Description of the task
The expected result is the full set of records, copied precisely, with images dropped.

Data shown
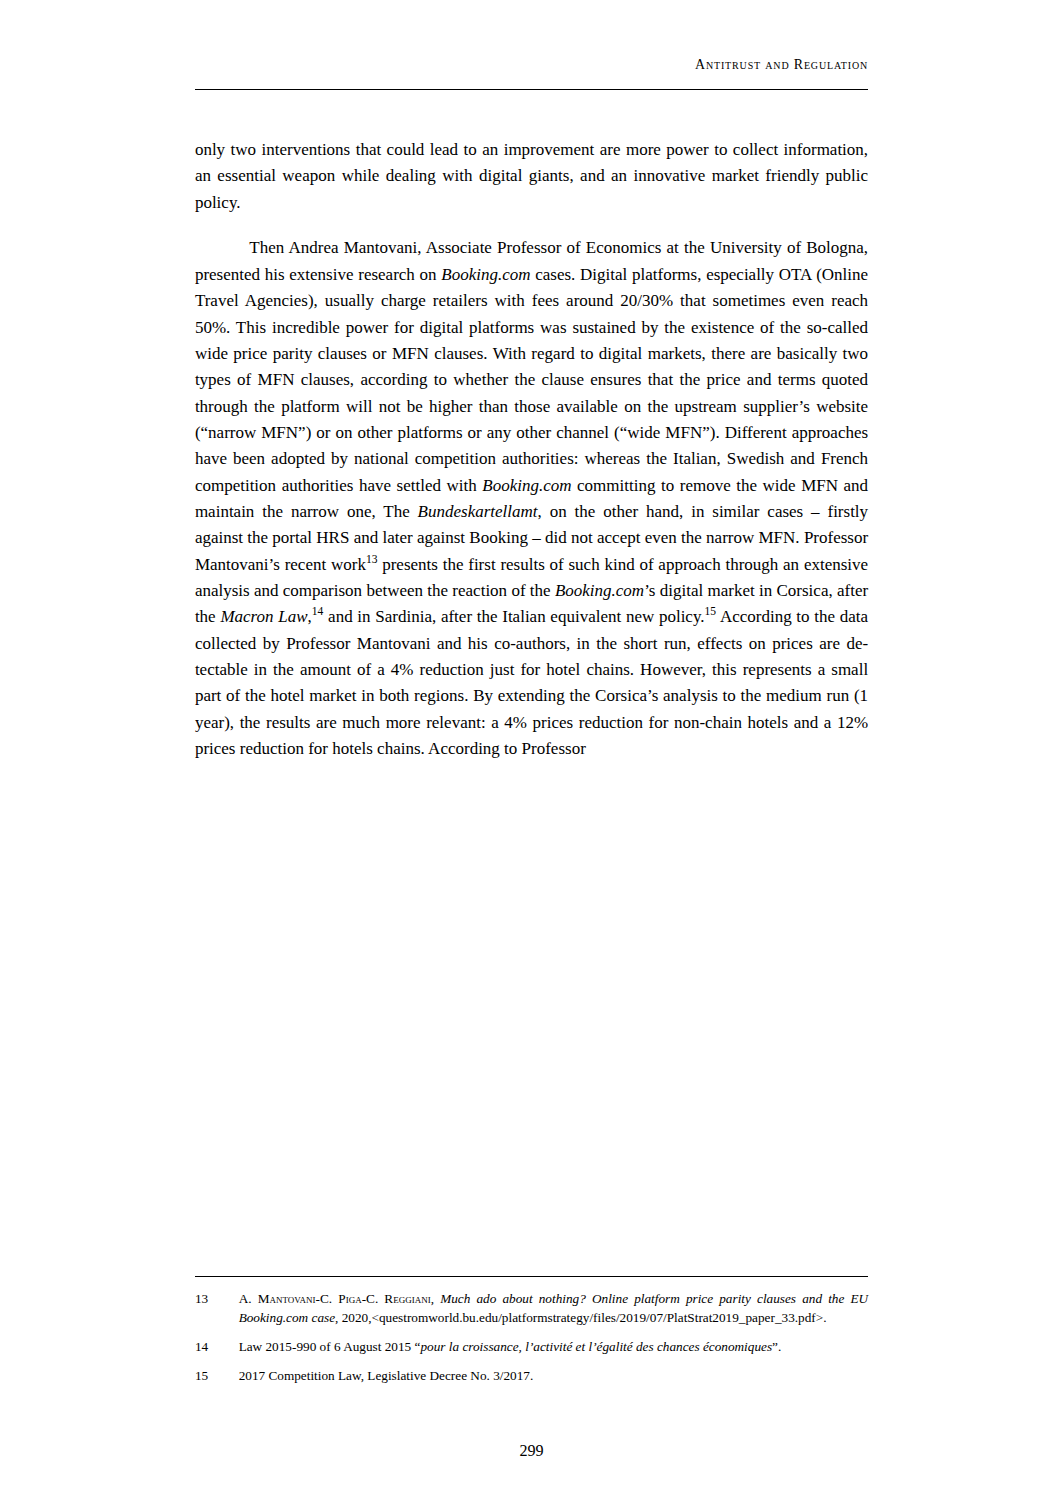Antitrust and Regulation
only two interventions that could lead to an improvement are more power to collect information, an essential weapon while dealing with digital giants, and an innovative market friendly public policy.
Then Andrea Mantovani, Associate Professor of Economics at the University of Bologna, presented his extensive research on Booking.com cases. Digital platforms, especially OTA (Online Travel Agencies), usually charge retailers with fees around 20/30% that sometimes even reach 50%. This incredible power for digital platforms was sustained by the existence of the so-called wide price parity clauses or MFN clauses. With regard to digital markets, there are basically two types of MFN clauses, according to whether the clause ensures that the price and terms quoted through the platform will not be higher than those available on the upstream supplier’s website (“narrow MFN”) or on other platforms or any other channel (“wide MFN”). Different approaches have been adopted by national competition authorities: whereas the Italian, Swedish and French competition authorities have settled with Booking.com committing to remove the wide MFN and maintain the narrow one, The Bundeskartellamt, on the other hand, in similar cases – firstly against the portal HRS and later against Booking – did not accept even the narrow MFN. Professor Mantovani’s recent work13 presents the first results of such kind of approach through an extensive analysis and comparison between the reaction of the Booking.com’s digital market in Corsica, after the Macron Law,14 and in Sardinia, after the Italian equivalent new policy.15 According to the data collected by Professor Mantovani and his co-authors, in the short run, effects on prices are detectable in the amount of a 4% reduction just for hotel chains. However, this represents a small part of the hotel market in both regions. By extending the Corsica’s analysis to the medium run (1 year), the results are much more relevant: a 4% prices reduction for non-chain hotels and a 12% prices reduction for hotels chains. According to Professor
13
A. Mantovani-C. Piga-C. Reggiani, Much ado about nothing? Online platform price parity clauses and the EU Booking.com case, 2020,<questromworld.bu.edu/platformstrategy/files/2019/07/PlatStrat2019_paper_33.pdf>.
14
Law 2015-990 of 6 August 2015 “pour la croissance, l’activité et l’égalité des chances économiques”.
15
2017 Competition Law, Legislative Decree No. 3/2017.
299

Result of the exercise
Antitrust and Regulation
only two interventions that could lead to an improvement are more power to collect information, an essential weapon while dealing with digital giants, and an innovative market friendly public policy.
Then Andrea Mantovani, Associate Professor of Economics at the University of Bologna, presented his extensive research on Booking.com cases. Digital platforms, especially OTA (Online Travel Agencies), usually charge retailers with fees around 20/30% that sometimes even reach 50%. This incredible power for digital platforms was sustained by the existence of the so-called wide price parity clauses or MFN clauses. With regard to digital markets, there are basically two types of MFN clauses, according to whether the clause ensures that the price and terms quoted through the platform will not be higher than those available on the upstream supplier’s website (“narrow MFN”) or on other platforms or any other channel (“wide MFN”). Different approaches have been adopted by national competition authorities: whereas the Italian, Swedish and French competition authorities have settled with Booking.com committing to remove the wide MFN and maintain the narrow one, The Bundeskartellamt, on the other hand, in similar cases – firstly against the portal HRS and later against Booking – did not accept even the narrow MFN. Professor Mantovani’s recent work13 presents the first results of such kind of approach through an extensive analysis and comparison between the reaction of the Booking.com’s digital market in Corsica, after the Macron Law,14 and in Sardinia, after the Italian equivalent new policy.15 According to the data collected by Professor Mantovani and his co-authors, in the short run, effects on prices are detectable in the amount of a 4% reduction just for hotel chains. However, this represents a small part of the hotel market in both regions. By extending the Corsica’s analysis to the medium run (1 year), the results are much more relevant: a 4% prices reduction for non-chain hotels and a 12% prices reduction for hotels chains. According to Professor
13
A. Mantovani-C. Piga-C. Reggiani, Much ado about nothing? Online platform price parity clauses and the EU Booking.com case, 2020,<questromworld.bu.edu/platformstrategy/files/2019/07/PlatStrat2019_paper_33.pdf>.
14
Law 2015-990 of 6 August 2015 “pour la croissance, l’activité et l’égalité des chances économiques”.
15
2017 Competition Law, Legislative Decree No. 3/2017.
299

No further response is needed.